■ **REQUEST**
The answer is all of the entries below, repeated exactly and free of pictures.
++++++
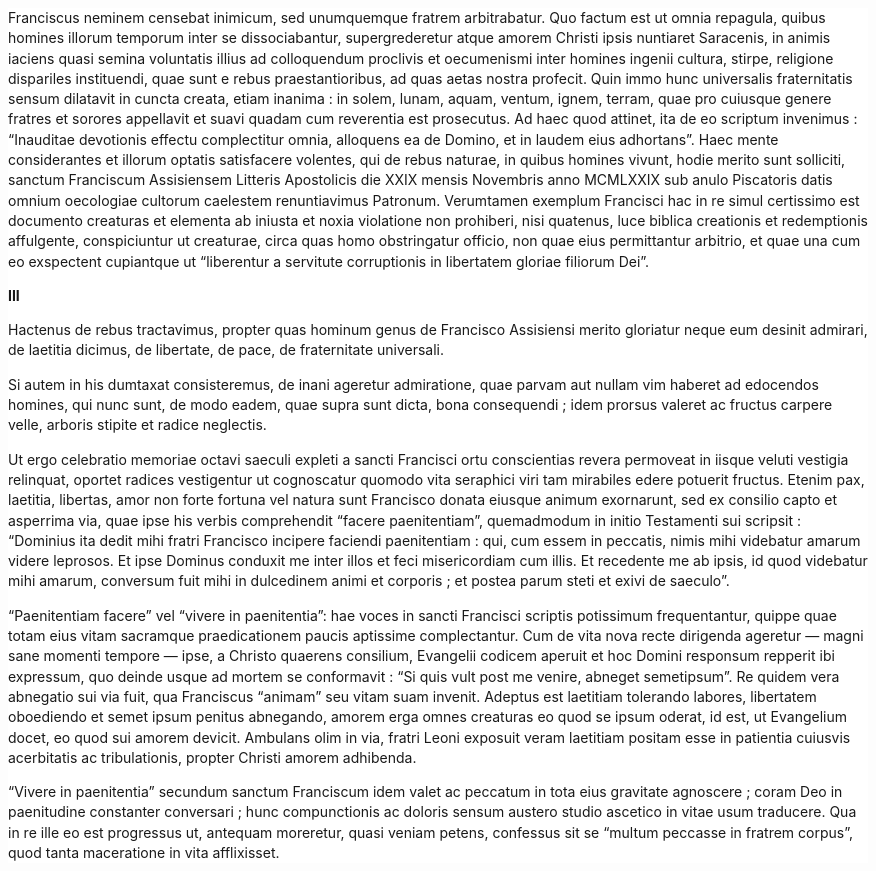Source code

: Franciscus neminem censebat inimicum, sed unumquemque fratrem arbitrabatur. Quo factum est ut omnia repagula, quibus homines illorum temporum inter se dissociabantur, supergrederetur atque amorem Christi ipsis nuntiaret Saracenis, in animis iaciens quasi semina voluntatis illius ad colloquendum proclivis et oecumenismi inter homines ingenii cultura, stirpe, religione dispariles instituendi, quae sunt e rebus praestantioribus, ad quas aetas nostra profecit. Quin immo hunc universalis fraternitatis sensum dilatavit in cuncta creata, etiam inanima : in solem, lunam, aquam, ventum, ignem, terram, quae pro cuiusque genere fratres et sorores appellavit et suavi quadam cum reverentia est prosecutus. Ad haec quod attinet, ita de eo scriptum invenimus : “Inauditae devotionis effectu complectitur omnia, alloquens ea de Domino, et in laudem eius adhortans”. Haec mente considerantes et illorum optatis satisfacere volentes, qui de rebus naturae, in quibus homines vivunt, hodie merito sunt solliciti, sanctum Franciscum Assisiensem Litteris Apostolicis die XXIX mensis Novembris anno MCMLXXIX sub anulo Piscatoris datis omnium oecologiae cultorum caelestem renuntiavimus Patronum. Verumtamen exemplum Francisci hac in re simul certissimo est documento creaturas et elementa ab iniusta et noxia violatione non prohiberi, nisi quatenus, luce biblica creationis et redemptionis affulgente, conspiciuntur ut creaturae, circa quas homo obstringatur officio, non quae eius permittantur arbitrio, et quae una cum eo exspectent cupiantque ut “liberentur a servitute corruptionis in libertatem gloriae filiorum Dei”.

**III**

Hactenus de rebus tractavimus, propter quas hominum genus de Francisco Assisiensi merito gloriatur neque eum desinit admirari, de laetitia dicimus, de libertate, de pace, de fraternitate universali.

Si autem in his dumtaxat consisteremus, de inani ageretur admiratione, quae parvam aut nullam vim haberet ad edocendos homines, qui nunc sunt, de modo eadem, quae supra sunt dicta, bona consequendi ; idem prorsus valeret ac fructus carpere velle, arboris stipite et radice neglectis.

Ut ergo celebratio memoriae octavi saeculi expleti a sancti Francisci ortu conscientias revera permoveat in iisque veluti vestigia relinquat, oportet radices vestigentur ut cognoscatur quomodo vita seraphici viri tam mirabiles edere potuerit fructus. Etenim pax, laetitia, libertas, amor non forte fortuna vel natura sunt Francisco donata eiusque animum exornarunt, sed ex consilio capto et asperrima via, quae ipse his verbis comprehendit “facere paenitentiam”, quemadmodum in initio Testamenti sui scripsit : “Dominius ita dedit mihi fratri Francisco incipere faciendi paenitentiam : qui, cum essem in peccatis, nimis mihi videbatur amarum videre leprosos. Et ipse Dominus conduxit me inter illos et feci misericordiam cum illis. Et recedente me ab ipsis, id quod videbatur mihi amarum, conversum fuit mihi in dulcedinem animi et corporis ; et postea parum steti et exivi de saeculo”.

“Paenitentiam facere” vel “vivere in paenitentia”: hae voces in sancti Francisci scriptis potissimum frequentantur, quippe quae totam eius vitam sacramque praedicationem paucis aptissime complectantur. Cum de vita nova recte dirigenda ageretur — magni sane momenti tempore — ipse, a Christo quaerens consilium, Evangelii codicem aperuit et hoc Domini responsum repperit ibi expressum, quo deinde usque ad mortem se conformavit : “Si quis vult post me venire, abneget semetipsum”. Re quidem vera abnegatio sui via fuit, qua Franciscus “animam” seu vitam suam invenit. Adeptus est laetitiam tolerando labores, libertatem oboediendo et semet ipsum penitus abnegando, amorem erga omnes creaturas eo quod se ipsum oderat, id est, ut Evangelium docet, eo quod sui amorem devicit. Ambulans olim in via, fratri Leoni exposuit veram laetitiam positam esse in patientia cuiusvis acerbitatis ac tribulationis, propter Christi amorem adhibenda.

“Vivere in paenitentia” secundum sanctum Franciscum idem valet ac peccatum in tota eius gravitate agnoscere ; coram Deo in paenitudine constanter conversari ; hunc compunctionis ac doloris sensum austero studio ascetico in vitae usum traducere. Qua in re ille eo est progressus ut, antequam moreretur, quasi veniam petens, confessus sit se “multum peccasse in fratrem corpus”, quod tanta maceratione in vita afflixisset.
++++++
■ **ANSWER TO THE EXERCISE**
Source code

: Franciscus neminem censebat inimicum, sed unumquemque fratrem arbitrabatur. Quo factum est ut omnia repagula, quibus homines illorum temporum inter se dissociabantur, supergrederetur atque amorem Christi ipsis nuntiaret Saracenis, in animis iaciens quasi semina voluntatis illius ad colloquendum proclivis et oecumenismi inter homines ingenii cultura, stirpe, religione dispariles instituendi, quae sunt e rebus praestantioribus, ad quas aetas nostra profecit. Quin immo hunc universalis fraternitatis sensum dilatavit in cuncta creata, etiam inanima : in solem, lunam, aquam, ventum, ignem, terram, quae pro cuiusque genere fratres et sorores appellavit et suavi quadam cum reverentia est prosecutus. Ad haec quod attinet, ita de eo scriptum invenimus : “Inauditae devotionis effectu complectitur omnia, alloquens ea de Domino, et in laudem eius adhortans”. Haec mente considerantes et illorum optatis satisfacere volentes, qui de rebus naturae, in quibus homines vivunt, hodie merito sunt solliciti, sanctum Franciscum Assisiensem Litteris Apostolicis die XXIX mensis Novembris anno MCMLXXIX sub anulo Piscatoris datis omnium oecologiae cultorum caelestem renuntiavimus Patronum. Verumtamen exemplum Francisci hac in re simul certissimo est documento creaturas et elementa ab iniusta et noxia violatione non prohiberi, nisi quatenus, luce biblica creationis et redemptionis affulgente, conspiciuntur ut creaturae, circa quas homo obstringatur officio, non quae eius permittantur arbitrio, et quae una cum eo exspectent cupiantque ut “liberentur a servitute corruptionis in libertatem gloriae filiorum Dei”.

**III**

Hactenus de rebus tractavimus, propter quas hominum genus de Francisco Assisiensi merito gloriatur neque eum desinit admirari, de laetitia dicimus, de libertate, de pace, de fraternitate universali.

Si autem in his dumtaxat consisteremus, de inani ageretur admiratione, quae parvam aut nullam vim haberet ad edocendos homines, qui nunc sunt, de modo eadem, quae supra sunt dicta, bona consequendi ; idem prorsus valeret ac fructus carpere velle, arboris stipite et radice neglectis.

Ut ergo celebratio memoriae octavi saeculi expleti a sancti Francisci ortu conscientias revera permoveat in iisque veluti vestigia relinquat, oportet radices vestigentur ut cognoscatur quomodo vita seraphici viri tam mirabiles edere potuerit fructus. Etenim pax, laetitia, libertas, amor non forte fortuna vel natura sunt Francisco donata eiusque animum exornarunt, sed ex consilio capto et asperrima via, quae ipse his verbis comprehendit “facere paenitentiam”, quemadmodum in initio Testamenti sui scripsit : “Dominius ita dedit mihi fratri Francisco incipere faciendi paenitentiam : qui, cum essem in peccatis, nimis mihi videbatur amarum videre leprosos. Et ipse Dominus conduxit me inter illos et feci misericordiam cum illis. Et recedente me ab ipsis, id quod videbatur mihi amarum, conversum fuit mihi in dulcedinem animi et corporis ; et postea parum steti et exivi de saeculo”.

“Paenitentiam facere” vel “vivere in paenitentia”: hae voces in sancti Francisci scriptis potissimum frequentantur, quippe quae totam eius vitam sacramque praedicationem paucis aptissime complectantur. Cum de vita nova recte dirigenda ageretur — magni sane momenti tempore — ipse, a Christo quaerens consilium, Evangelii codicem aperuit et hoc Domini responsum repperit ibi expressum, quo deinde usque ad mortem se conformavit : “Si quis vult post me venire, abneget semetipsum”. Re quidem vera abnegatio sui via fuit, qua Franciscus “animam” seu vitam suam invenit. Adeptus est laetitiam tolerando labores, libertatem oboediendo et semet ipsum penitus abnegando, amorem erga omnes creaturas eo quod se ipsum oderat, id est, ut Evangelium docet, eo quod sui amorem devicit. Ambulans olim in via, fratri Leoni exposuit veram laetitiam positam esse in patientia cuiusvis acerbitatis ac tribulationis, propter Christi amorem adhibenda.

“Vivere in paenitentia” secundum sanctum Franciscum idem valet ac peccatum in tota eius gravitate agnoscere ; coram Deo in paenitudine constanter conversari ; hunc compunctionis ac doloris sensum austero studio ascetico in vitae usum traducere. Qua in re ille eo est progressus ut, antequam moreretur, quasi veniam petens, confessus sit se “multum peccasse in fratrem corpus”, quod tanta maceratione in vita afflixisset.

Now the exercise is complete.